Your problem isn't how to set alarms, it's how to stop worrying so much. Rabbitrabbit has the right idea, but you need to do more than just eliminate your worry about waking up on time. Because you might be able to soothe that worry, just to have another one crop up. You need to figure out why you need to worry about this stuff and not look for piecemeal solutions.

On preview, I'm basically seconding what radioamy says.
posted by Joleta at 9:40 PM on January 21, 2015


Best answer: Ha, I almost asked this a few years ago. Here's what's worked for me.

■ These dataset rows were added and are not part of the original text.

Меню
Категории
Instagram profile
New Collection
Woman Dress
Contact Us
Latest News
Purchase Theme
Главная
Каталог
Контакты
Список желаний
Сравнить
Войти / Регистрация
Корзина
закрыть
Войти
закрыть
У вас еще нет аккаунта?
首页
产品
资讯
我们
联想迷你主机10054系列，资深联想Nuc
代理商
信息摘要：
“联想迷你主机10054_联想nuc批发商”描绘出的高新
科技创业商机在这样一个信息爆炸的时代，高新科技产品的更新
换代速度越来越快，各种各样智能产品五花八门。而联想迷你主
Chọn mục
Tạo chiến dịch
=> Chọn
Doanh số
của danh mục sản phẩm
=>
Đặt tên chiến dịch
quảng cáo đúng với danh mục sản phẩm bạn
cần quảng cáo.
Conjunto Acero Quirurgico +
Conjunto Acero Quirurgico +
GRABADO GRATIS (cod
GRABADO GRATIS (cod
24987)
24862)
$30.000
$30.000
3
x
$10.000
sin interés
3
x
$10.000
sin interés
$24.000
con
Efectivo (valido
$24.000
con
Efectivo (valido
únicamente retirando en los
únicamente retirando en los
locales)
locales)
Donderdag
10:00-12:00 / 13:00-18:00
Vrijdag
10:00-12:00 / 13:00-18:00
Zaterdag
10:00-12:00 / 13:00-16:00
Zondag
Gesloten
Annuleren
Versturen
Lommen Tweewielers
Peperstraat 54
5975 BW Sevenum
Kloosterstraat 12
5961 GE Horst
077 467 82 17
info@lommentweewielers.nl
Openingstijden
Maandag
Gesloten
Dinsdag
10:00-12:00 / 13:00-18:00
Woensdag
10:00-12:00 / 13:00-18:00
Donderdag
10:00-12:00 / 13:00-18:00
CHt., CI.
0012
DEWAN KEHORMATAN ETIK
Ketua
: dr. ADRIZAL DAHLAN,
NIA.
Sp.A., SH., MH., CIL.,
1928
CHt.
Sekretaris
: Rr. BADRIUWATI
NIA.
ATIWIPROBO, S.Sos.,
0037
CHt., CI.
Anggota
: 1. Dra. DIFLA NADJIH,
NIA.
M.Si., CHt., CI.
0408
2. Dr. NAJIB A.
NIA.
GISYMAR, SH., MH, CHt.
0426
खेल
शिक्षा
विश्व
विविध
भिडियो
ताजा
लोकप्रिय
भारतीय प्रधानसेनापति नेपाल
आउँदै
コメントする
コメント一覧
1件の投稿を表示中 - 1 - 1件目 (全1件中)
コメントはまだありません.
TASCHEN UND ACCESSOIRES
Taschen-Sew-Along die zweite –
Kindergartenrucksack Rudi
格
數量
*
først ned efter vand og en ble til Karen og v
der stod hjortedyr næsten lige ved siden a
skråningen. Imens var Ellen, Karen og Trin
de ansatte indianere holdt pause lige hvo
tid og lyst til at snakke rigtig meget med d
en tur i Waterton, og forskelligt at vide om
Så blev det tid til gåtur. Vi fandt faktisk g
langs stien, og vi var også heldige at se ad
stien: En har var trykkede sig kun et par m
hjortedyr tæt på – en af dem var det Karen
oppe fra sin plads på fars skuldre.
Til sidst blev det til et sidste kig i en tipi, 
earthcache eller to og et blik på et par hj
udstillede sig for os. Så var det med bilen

My self talk around this issue is "I tried my best." It's still possible that the power will go out, my phone battery will die, and the alarm won't go off, or that I simply won't hear it or wake up, but I've taken all reasonable precautions -- going to bed on time (more or less), setting an alarm (or two or three), making sure my phone is plugged in, etc. So if I oversleep and miss a meeting... what else could I have done? I did what everyone else does. I did what's worked for me for thousands of days in the past. There's literally nothing else (within reason) that I could do to ensure I wake up. So if by some weird chance, tomorrow is the day I oversleep, well, that's life and I'll deal with it then. Sometimes someone rear-ends your car; sometimes you get food poisoning and have to call in sick; and sometimes you manage to dump the comforter onto the alarm in a way that muffles the alarm.

Another good one is: the best thing I can do now to help myself wake up on time is to fall asleep. If I get rest now, I will (more likely) wake up. If I stay up worrying, it will make it harder to wake up. Normally, falling asleep feels like letting go, like losing control. Telling myself that I should go to sleep so that I can wake up helps me feel more like going to sleep is a passage I'm responsibly choosing to undergo, not an irresponsible letting down of my guard.
posted by salvia at 12:56 AM on January 22, 2015 [2 favorites]


I normally use my phone as an alarm. When I have to get up early for a flight, I like to use my actual alarm clock. There's something reassuring about using a device that is meant to do precisely what I am asking it to do, rather than a device that does a million different things.

Also, away from the alarm clock issue, if you don't already, put focus on regularizing your schedule -- go to bed at the same time every night, get up at the same time every day, even on weekends. Your body will grow accustomed to the schedule, and you may find you start waking up before your alarm clocks go off, which is also reassuring.